EL HOMBRE CON SOMBRERO (LA GUADAÑA)
El hombre sufría de adicción al alcohol e insomnio. Hasta mezclaba vinos y güisquis con medicamentos para dormir. Un día peleó con su amante (ya que esa mujer de su vida, no vivía con él, pero se veían día por medio). Y, cuando ella se marchó masticando impotencia, miedo y bronca, el hombre la intentó alcanzar bajando las escaleras, cuando tropezó y dio tantas vueltas por las escaleras que machucones y heridas de sangre le quedaron en el rostro, y dolores en todo el cuerpo. El hombre se sentía débil. La mujer no atinó a mirar hacia atrás, pero el hombre no recordaba cómo había llegado de nuevo al departamento, ya que había amanecido recostado en su cama con todas esas heridas en la cara y todos esos dolores molestos en el cuerpo, sobre todo en la espalda.El hombre había sido un exitoso abogado, de prestigio. Un abogado capaz y honesto, sobre todas las cosas, siempre decía la verdad. Al día presente se encontraba endeudado, sin dinero y alejado de sus hijos. Su ex – esposa vivía con ellos (no está de más decir que la mujer que había sido su esposa, cuando ocurrió la separación entre los dos, hace unos once años, había sufrido muchísimo el adiós). El hombre había sufrido mucho la partida de su casa y su familia, por sus hijos, a quienes quería tanto, tanto. Pero este abogado había nacido para la vida bohemia y no para un ambiente familiar. Era un perfeccionista que pretendía hacer todas las cosas de manera limpia y perfecta. Algo, a veces imposible.

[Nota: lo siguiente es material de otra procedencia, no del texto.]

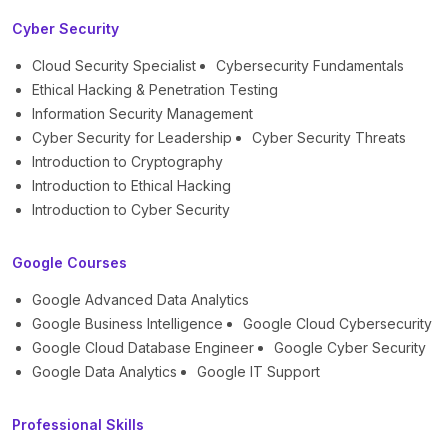
Cyber Security
Cloud Security Specialist
Cybersecurity Fundamentals
Ethical Hacking & Penetration Testing
Information Security Management
Cyber Security for Leadership
Cyber Security Threats
Introduction to Cryptography
Introduction to Ethical Hacking
Introduction to Cyber Security
Google Courses
Google Advanced Data Analytics
Google Business Intelligence
Google Cloud Cybersecurity
Google Cloud Database Engineer
Google Cyber Security
Google Data Analytics
Google IT Support
Professional Skills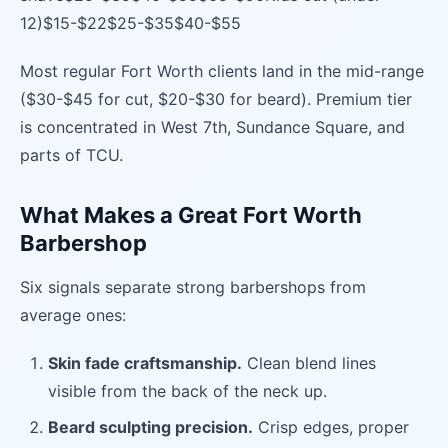
12)$15-$22$25-$35$40-$55
Most regular Fort Worth clients land in the mid-range
($30-$45 for cut, $20-$30 for beard). Premium tier
is concentrated in West 7th, Sundance Square, and
parts of TCU.
What Makes a Great Fort Worth
Barbershop
Six signals separate strong barbershops from
average ones:
Skin fade craftsmanship.
Clean blend lines
visible from the back of the neck up.
Beard sculpting precision.
Crisp edges, proper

Solo en soledad, se recostó sobre su cama, una noche sin luna. Mareado por el alcohol y los medicamentos, vio moverse la foto de sus hijos (que la tenía frente a su cama). Ellos lo saludaban. Pero cerró los ojos y el movimiento cesó. Luego oyó una puerta abrirse lentamente. Atacado por el pánico, se envolvió entre las sabanas. De repente… ¡un hombre con sombrero se arrimó a la vera de su cama! El grito del hombre de seguro despertó a medio edificio. El hombre con sombrero tenía, sujetada en una mano, una enorme guadaña. La llevó hacia atrás y la clavó en el estómago del hombre. Con las tripas afuera, el hombre aún vivía, respiraba sus últimos instantes. El misterioso hombre con sombrero, se retiro con lentitud. Se oyó cerrarse la puerta. El abogado se desmayó (…)

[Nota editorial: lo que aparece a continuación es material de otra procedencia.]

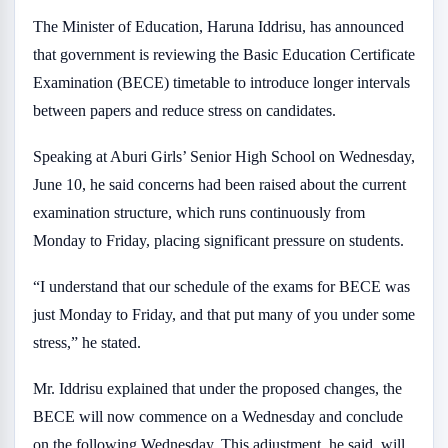
The Minister of Education, Haruna Iddrisu, has announced
that government is reviewing the Basic Education Certificate
Examination (BECE) timetable to introduce longer intervals
between papers and reduce stress on candidates.
Speaking at Aburi Girls’ Senior High School on Wednesday,
June 10, he said concerns had been raised about the current
examination structure, which runs continuously from
Monday to Friday, placing significant pressure on students.
“I understand that our schedule of the exams for BECE was
just Monday to Friday, and that put many of you under some
stress,” he stated.
Mr. Iddrisu explained that under the proposed changes, the
BECE will now commence on a Wednesday and conclude
on the following Wednesday. This adjustment, he said, will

El sol se colaba por la ventana, la mujer del abogado hacía el desayuno. Lo despertó; de súbito, el hombre (transpirado en el pecho) se tomó el estómago. Tuviste una pesadilla, le dijo la mujer al abogado. La misma vivía con él hace seis meses. El hombre agradeció a dios estar vivo. Se levantó, tomó una ducha y luego el desayuno, compartiéndolo con su flamante mujer. Todo estaba en orden, todo, todo. Nunca había mezclado alcohol con medicamentos, ni peleado con su mujer, ni esta vivir en otro lugar, ni sus hijos se movían en la foto ni el hombre con sombrero había entrado para matar.
El hombre leía en el diario, mientras se dirigía al estudio de abogados. Muerte extraña de un hombre a quien se lo encontró con el estómago abierto y una guadaña clavada en él. No hay rastros del asesino. Este hecho conmueve a toda la ciudad. Más extraño era que nadie le hubiese comentado nada antes de este, haberse enterado a través de su diario de todas las mañanas.